PASSAGE FOR REVIEW >>

Users, then, should have the choice of approaching query formulation and the interpretation of the results of retrieval as a process, not a kind of brief binary transaction--a highly individual process of progressive refinement until we get where we want to go or have had enough. Years ago, scholars like R. A. Fairthorne, and their disciples like Kenneth Warren and William Goffman, were beginning to think about what it means to rationalize the information system. They were arguing that it is a myth to assume that because that system, or any system, is allowed to be fully accidental, it will therefore be fully free and fully functional. I believe that we have sufficient base technology to shape the tools that will enable what I have called a richer process of seeking and finding, and a better appreciation of the products of that process, expected and unexpected. I think it very important that we do so.
Howard Webber
Chairman, FutureTense, Inc.
webber@futuretense.com
I have been meaning to write you with congratulations on the first issue of "d-lib magazine." I found it highly informative and useful. Now with the appearance of the second issue, which even exceeds the first in value, I could not, in good conscience hesitate longer. "d-lib magazine" will become an essential source for those seriously engaged in the creation of digital libraries.The quality and pertinence of your reports from the frontiers of d-lib technology are unparalleled and the linkages to other relevant sites are extremely valuable. The new services, like the Playpen, have their own special value as well.

GIVEN DATA >>
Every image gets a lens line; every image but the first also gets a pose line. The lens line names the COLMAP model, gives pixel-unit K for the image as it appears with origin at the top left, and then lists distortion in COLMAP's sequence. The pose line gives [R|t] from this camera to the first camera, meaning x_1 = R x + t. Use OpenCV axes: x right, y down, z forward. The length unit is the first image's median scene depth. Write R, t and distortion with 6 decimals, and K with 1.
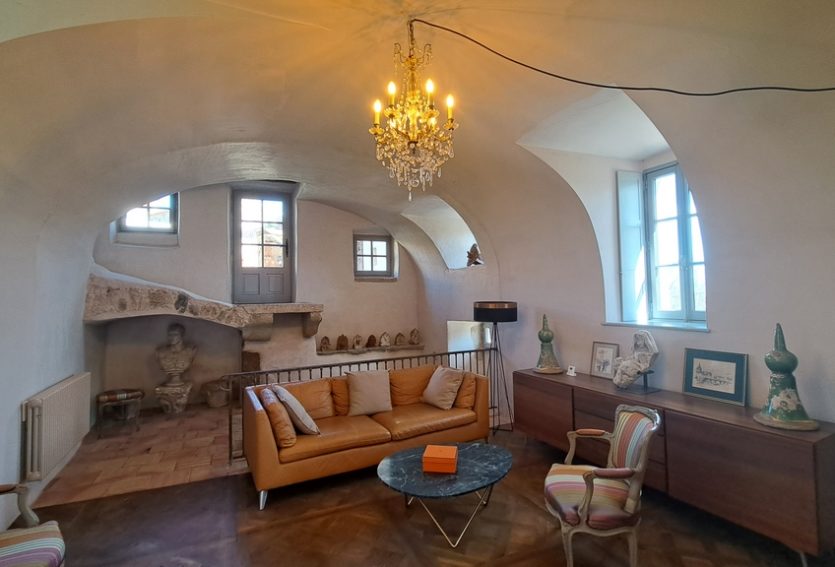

WHAT IS REQUIRED >>
Render into French this sentence from the correspondence on digital libraries: "Years ago, scholars like R. A. Fairthorne, and their disciples like Kenneth Warren and William Goffman, were beginning to think about what it means to rationalize the information system."

OUTPUT BELOW >>
Il y a des années, des chercheurs comme R. A. Fairthorne, ainsi que leurs disciples tels que Kenneth Warren et William Goffman, commençaient à réfléchir à ce que signifie rationaliser le système d'information.